Marks isn’t sure whether the Paper Planes singer’s errant appendage — a switch from the handgun motion she uses in the video for the new Madonna single — will help or hinder sales for her upcoming new album. (The first single was released Friday. The title? Bad Girls.)
But Chris Willman of Yahoo Music definitely sees it as a plus for M.I.A. “I don’t think she’s ever gotten this much attention before,” he says. “That’s the kind of publicity you can’t buy when you have an album coming out.
“Who would have guessed that Madonna would be an afterthought in what people are talking about after the show? Madonna might be more mad than any conservative groups.”
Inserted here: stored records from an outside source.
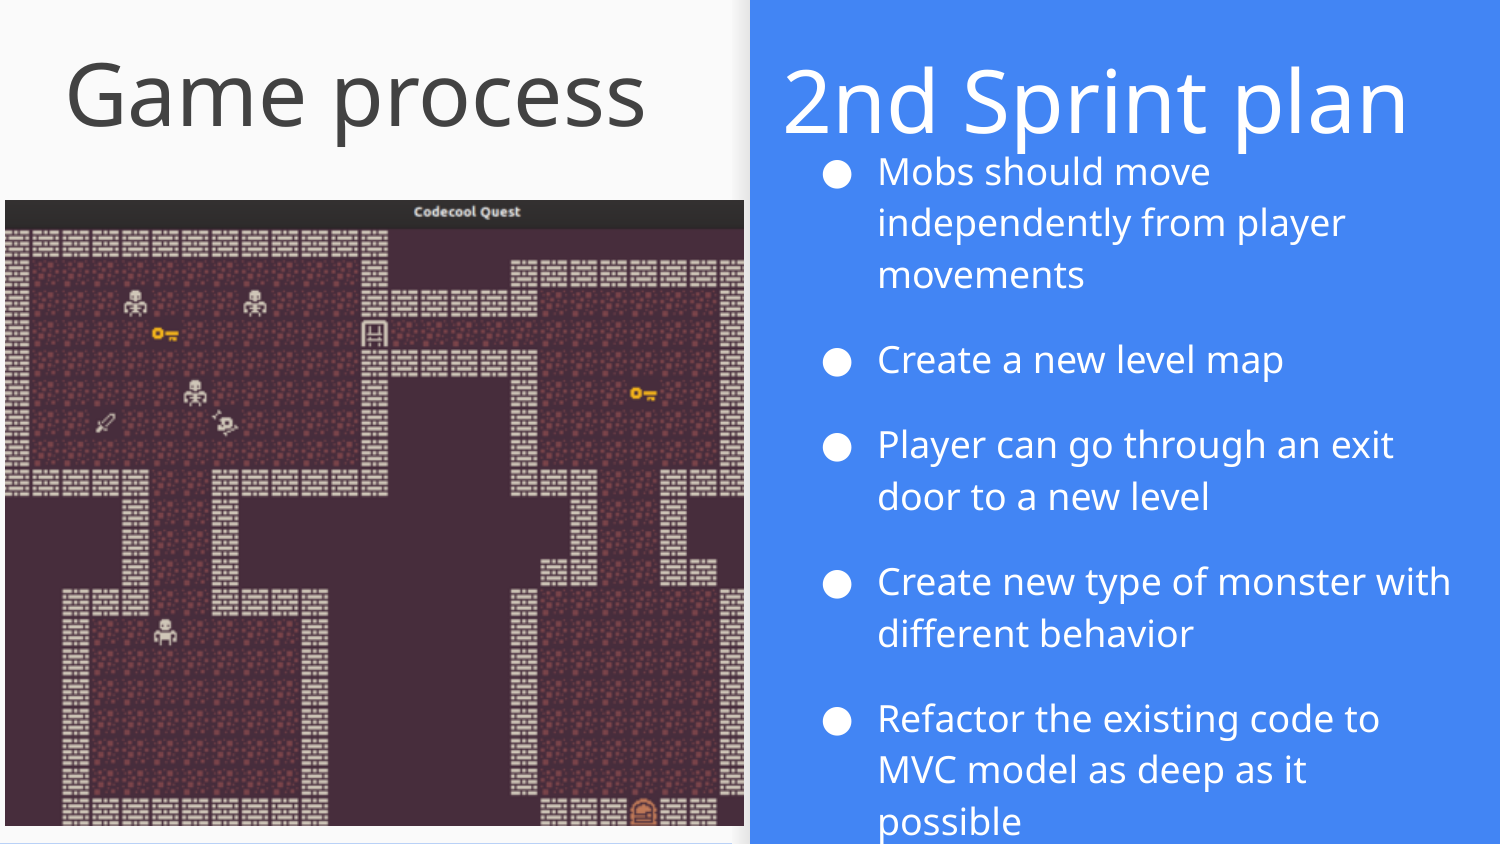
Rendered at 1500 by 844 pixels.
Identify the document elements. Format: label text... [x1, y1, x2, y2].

title 2nd Sprint plan [764, 0, 1429, 239]
picture [5, 200, 744, 826]
list Mobs should move independently from player movements Create a new level map Player can go through an exit door to a new level Create new type of monster with different behavior Refactor the existing code to MVC model as deep as it possible [787, 188, 1472, 795]
title Game process [23, 0, 688, 200]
In the long run, the incident won’t be as infamous as Janet Jackson‘s, when the singer’s breast was exposed for about a second while performing with Justin Timberlake during the 2004 Super Bowl. The FCC fined CBS $550,000, but that was fine overturned by a federal appeals court.
“Nothing freaks out America more than nudity while the children are watching,” Marks says.
That led to a run of more “non-controversial” Super Bowl performers such as Bruce Springsteen, The Who and the Rolling Stones.
“Madonna to this day courts controversy,” DeCurtis says. “In a certain sense, if you’re asking Madonna, Nicki Minaj and M.I.A. to get up on stage, you’re getting what you asked for.”
Still, there were the next-day mea culpas. The NFL issued an apology for “the completely inappropriate gesture,” while NBC said in a statement that its delay system failed to catch the “spontaneous” middle finger in time. The Parents Television Council was not amused either, calling the gesture “a slap in the face.”
Marks suspects the gesture was more premeditated than spontaneous, seeing how M.I.A. looked directly at the camera when she did it.
“The only mystery is whether or not Madonna approved of her message, whether she knew she was going to do it, or whether she tried to stop her or not. Maybe she put her up to it, who knows?” he says.
“My instinct is that (M.I.A.) recognized the overblown ridiculousness that is the Super Bowl halftime show. (Maybe) she felt a little silly for being up there in a mock cheerleader costume cheering for Madonna and she just wanted to make her mark somehow.”
The action and the reaction, however, both seem equally juvenile to Marks. “It’s amazing that people care so much about such a small little thing, but that’s the Super Bowl for you.”
Says Willman: “Everybody’s seen a middle finger before.”